:: RECORDS FOR THE TASK
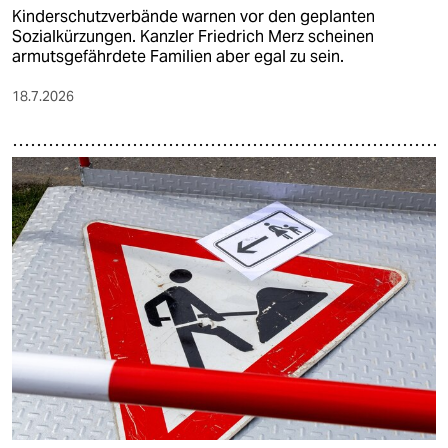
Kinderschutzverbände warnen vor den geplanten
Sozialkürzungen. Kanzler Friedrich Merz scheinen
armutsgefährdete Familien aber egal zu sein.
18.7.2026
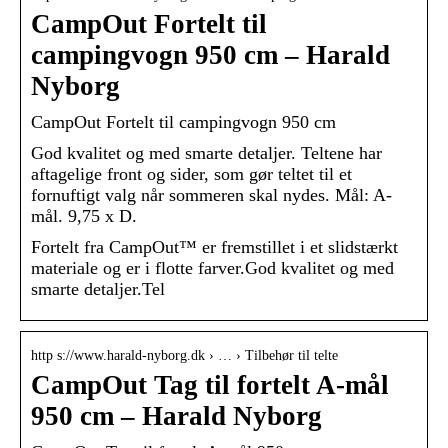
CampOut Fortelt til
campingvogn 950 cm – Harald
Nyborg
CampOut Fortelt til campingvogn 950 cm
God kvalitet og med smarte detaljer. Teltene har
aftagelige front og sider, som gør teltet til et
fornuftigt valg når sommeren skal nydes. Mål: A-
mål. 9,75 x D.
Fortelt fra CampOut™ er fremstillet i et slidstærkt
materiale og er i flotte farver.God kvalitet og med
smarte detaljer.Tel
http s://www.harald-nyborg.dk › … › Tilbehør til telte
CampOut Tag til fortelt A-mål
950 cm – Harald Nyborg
::::
WHAT TO WORK ON: The answer must be a word-for-word copy of all the entries, containing no pictures.

EXPECTED OUTPUT:
Kinderschutzverbände warnen vor den geplanten
Sozialkürzungen. Kanzler Friedrich Merz scheinen
armutsgefährdete Familien aber egal zu sein.
18.7.2026
CampOut Fortelt til
campingvogn 950 cm – Harald
Nyborg
CampOut Fortelt til campingvogn 950 cm
God kvalitet og med smarte detaljer. Teltene har
aftagelige front og sider, som gør teltet til et
fornuftigt valg når sommeren skal nydes. Mål: A-
mål. 9,75 x D.
Fortelt fra CampOut™ er fremstillet i et slidstærkt
materiale og er i flotte farver.God kvalitet og med
smarte detaljer.Tel
http s://www.harald-nyborg.dk › … › Tilbehør til telte
CampOut Tag til fortelt A-mål
950 cm – Harald Nyborg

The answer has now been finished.